Assigned task: Report how many rows below contain the string "MediaTek에서", giving only the number.

Task material:
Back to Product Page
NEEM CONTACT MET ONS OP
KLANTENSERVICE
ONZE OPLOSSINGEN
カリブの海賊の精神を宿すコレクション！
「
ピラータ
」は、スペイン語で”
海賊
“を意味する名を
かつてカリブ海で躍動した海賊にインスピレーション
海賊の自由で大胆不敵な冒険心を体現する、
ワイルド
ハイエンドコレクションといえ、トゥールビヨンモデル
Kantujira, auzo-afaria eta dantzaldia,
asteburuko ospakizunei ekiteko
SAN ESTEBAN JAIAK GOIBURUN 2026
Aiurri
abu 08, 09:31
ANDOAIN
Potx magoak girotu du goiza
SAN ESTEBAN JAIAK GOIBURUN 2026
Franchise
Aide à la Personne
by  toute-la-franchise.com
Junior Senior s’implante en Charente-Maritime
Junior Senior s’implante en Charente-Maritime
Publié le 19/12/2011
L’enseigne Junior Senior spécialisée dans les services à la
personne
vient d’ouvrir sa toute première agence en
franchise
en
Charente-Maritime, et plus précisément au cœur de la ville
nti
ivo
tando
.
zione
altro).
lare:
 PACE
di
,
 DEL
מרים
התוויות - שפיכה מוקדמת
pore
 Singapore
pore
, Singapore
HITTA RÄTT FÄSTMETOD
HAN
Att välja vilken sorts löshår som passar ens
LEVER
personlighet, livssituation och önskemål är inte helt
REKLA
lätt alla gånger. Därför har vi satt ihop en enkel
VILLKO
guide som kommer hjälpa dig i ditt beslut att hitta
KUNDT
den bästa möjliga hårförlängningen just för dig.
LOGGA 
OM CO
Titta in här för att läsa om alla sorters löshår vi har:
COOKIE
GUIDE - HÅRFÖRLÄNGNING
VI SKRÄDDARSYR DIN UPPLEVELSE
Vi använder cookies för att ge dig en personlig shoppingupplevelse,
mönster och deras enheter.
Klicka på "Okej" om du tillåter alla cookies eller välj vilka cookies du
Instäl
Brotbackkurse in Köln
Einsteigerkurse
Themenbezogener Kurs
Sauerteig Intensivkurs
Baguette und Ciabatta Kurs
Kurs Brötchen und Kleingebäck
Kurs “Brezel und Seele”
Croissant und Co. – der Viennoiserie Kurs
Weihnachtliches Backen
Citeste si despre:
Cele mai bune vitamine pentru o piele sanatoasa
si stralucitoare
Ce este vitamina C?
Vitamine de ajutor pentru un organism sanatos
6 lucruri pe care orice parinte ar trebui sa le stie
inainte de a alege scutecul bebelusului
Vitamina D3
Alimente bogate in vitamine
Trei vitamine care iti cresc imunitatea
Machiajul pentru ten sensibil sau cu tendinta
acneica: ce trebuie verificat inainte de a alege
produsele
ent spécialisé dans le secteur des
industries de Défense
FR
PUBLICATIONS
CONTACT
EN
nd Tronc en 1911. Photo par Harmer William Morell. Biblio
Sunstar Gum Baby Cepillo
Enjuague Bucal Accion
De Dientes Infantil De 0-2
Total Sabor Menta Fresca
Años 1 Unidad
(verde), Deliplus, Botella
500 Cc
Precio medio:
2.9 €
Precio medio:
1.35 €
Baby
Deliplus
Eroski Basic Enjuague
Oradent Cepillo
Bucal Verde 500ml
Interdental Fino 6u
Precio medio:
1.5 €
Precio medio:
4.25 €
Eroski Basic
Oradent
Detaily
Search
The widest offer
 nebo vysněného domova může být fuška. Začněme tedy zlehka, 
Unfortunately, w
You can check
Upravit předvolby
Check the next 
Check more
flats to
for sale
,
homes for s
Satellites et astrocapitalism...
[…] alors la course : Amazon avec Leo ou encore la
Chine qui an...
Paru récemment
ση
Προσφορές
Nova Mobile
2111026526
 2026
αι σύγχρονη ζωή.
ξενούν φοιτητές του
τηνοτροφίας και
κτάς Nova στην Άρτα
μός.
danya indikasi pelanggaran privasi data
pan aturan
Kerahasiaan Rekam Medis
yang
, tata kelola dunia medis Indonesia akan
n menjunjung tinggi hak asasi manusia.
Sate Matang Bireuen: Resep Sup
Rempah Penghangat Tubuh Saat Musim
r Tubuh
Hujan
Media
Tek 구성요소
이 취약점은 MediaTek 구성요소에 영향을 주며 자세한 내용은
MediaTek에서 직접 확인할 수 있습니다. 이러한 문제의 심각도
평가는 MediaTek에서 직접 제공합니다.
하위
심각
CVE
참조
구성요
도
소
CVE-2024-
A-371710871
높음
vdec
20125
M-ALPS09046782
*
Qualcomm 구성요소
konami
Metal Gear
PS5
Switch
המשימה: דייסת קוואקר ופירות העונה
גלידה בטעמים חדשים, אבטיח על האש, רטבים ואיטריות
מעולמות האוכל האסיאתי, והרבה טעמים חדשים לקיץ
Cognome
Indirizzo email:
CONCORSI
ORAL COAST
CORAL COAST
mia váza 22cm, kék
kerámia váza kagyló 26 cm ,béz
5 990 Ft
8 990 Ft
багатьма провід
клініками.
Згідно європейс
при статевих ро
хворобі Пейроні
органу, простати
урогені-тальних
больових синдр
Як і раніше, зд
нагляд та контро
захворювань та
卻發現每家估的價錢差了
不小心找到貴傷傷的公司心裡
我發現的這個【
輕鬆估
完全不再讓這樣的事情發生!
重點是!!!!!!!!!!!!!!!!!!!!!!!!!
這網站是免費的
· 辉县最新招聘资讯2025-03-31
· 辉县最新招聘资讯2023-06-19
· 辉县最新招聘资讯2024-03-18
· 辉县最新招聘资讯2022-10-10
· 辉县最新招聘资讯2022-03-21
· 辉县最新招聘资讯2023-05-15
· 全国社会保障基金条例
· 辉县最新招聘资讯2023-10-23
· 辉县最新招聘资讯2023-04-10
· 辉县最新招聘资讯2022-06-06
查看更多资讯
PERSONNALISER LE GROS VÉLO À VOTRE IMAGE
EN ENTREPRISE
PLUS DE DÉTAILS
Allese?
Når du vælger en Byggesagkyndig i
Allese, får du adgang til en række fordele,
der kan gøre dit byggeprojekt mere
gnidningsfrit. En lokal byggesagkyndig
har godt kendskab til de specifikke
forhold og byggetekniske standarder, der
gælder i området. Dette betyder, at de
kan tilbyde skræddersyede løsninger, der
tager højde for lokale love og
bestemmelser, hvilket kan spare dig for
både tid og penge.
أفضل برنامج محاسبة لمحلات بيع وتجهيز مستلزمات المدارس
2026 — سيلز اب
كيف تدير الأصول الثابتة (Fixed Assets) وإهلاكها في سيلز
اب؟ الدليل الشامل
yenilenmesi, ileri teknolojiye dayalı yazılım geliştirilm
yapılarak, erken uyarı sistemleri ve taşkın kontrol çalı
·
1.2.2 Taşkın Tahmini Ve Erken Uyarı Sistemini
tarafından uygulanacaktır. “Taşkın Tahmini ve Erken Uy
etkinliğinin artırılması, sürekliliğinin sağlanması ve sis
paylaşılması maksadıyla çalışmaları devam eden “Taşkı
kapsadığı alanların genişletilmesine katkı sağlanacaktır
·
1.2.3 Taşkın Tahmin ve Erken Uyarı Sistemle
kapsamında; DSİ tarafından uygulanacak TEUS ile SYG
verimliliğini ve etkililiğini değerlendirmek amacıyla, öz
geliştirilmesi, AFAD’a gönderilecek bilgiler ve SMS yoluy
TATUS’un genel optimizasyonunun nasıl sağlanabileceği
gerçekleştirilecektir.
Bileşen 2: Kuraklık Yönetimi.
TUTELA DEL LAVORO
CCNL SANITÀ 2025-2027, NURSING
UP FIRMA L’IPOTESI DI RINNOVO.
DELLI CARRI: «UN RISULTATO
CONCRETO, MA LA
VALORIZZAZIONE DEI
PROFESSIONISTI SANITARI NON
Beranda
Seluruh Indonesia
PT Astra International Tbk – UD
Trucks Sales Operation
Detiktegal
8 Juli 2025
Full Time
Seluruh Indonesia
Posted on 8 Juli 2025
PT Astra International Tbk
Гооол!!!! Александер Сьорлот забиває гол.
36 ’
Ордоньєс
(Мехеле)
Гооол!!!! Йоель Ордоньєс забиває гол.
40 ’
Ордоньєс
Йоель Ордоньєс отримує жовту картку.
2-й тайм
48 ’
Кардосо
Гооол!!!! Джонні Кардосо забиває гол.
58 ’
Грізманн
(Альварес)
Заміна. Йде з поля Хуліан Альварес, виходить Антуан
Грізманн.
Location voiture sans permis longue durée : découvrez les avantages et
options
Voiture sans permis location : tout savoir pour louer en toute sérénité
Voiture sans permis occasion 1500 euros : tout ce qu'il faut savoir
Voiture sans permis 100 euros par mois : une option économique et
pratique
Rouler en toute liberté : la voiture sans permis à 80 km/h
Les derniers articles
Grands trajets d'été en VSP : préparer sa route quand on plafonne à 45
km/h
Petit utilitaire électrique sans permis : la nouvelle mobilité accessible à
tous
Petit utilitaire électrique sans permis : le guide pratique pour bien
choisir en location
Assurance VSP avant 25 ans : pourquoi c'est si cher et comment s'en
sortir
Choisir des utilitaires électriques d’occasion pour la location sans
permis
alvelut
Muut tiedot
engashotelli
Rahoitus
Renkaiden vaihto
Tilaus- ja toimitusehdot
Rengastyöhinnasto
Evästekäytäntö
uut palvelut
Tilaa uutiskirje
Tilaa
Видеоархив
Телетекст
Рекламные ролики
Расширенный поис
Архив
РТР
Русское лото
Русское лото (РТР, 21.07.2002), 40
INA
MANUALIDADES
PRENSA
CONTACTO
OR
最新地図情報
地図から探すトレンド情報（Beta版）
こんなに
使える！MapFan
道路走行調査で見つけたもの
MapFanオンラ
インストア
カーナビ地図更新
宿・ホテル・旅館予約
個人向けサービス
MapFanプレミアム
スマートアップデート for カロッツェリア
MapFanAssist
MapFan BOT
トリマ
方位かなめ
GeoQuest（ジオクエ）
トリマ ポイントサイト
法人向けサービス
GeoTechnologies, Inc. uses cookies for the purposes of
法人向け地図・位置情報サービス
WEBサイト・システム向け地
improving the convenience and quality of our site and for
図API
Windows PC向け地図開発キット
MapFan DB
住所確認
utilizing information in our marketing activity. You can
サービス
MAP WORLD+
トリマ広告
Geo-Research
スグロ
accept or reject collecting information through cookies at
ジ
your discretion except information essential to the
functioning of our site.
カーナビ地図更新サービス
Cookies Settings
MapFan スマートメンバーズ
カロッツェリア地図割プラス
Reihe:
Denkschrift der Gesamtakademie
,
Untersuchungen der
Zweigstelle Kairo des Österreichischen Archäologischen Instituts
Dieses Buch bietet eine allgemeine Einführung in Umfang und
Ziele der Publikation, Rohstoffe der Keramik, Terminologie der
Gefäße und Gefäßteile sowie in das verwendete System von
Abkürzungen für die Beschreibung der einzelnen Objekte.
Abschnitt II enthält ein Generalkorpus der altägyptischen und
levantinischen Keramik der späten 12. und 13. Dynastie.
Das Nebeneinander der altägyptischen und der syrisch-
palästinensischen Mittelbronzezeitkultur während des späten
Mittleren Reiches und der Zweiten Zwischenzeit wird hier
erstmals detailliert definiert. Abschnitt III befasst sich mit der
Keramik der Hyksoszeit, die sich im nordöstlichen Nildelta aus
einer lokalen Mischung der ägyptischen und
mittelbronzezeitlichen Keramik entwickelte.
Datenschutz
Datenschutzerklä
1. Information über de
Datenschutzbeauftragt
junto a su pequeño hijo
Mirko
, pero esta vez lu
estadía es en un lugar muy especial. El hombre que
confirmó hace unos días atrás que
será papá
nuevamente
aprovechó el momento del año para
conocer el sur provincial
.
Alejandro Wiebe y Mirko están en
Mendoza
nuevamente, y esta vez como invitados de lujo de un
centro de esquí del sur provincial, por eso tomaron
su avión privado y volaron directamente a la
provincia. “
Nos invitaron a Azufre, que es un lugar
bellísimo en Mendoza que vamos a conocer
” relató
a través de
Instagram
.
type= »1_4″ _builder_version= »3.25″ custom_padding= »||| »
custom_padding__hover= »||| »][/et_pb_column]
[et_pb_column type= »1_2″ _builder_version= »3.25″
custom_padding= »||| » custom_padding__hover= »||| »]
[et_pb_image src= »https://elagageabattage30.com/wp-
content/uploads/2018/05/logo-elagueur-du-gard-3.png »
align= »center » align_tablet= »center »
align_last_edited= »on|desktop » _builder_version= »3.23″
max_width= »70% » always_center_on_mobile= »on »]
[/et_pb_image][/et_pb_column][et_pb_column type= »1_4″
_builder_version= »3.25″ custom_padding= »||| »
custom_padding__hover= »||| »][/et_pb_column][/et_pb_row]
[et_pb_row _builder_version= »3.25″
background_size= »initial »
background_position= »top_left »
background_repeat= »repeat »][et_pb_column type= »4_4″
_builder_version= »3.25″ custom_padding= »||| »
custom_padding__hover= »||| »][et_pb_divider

Worked solution: 2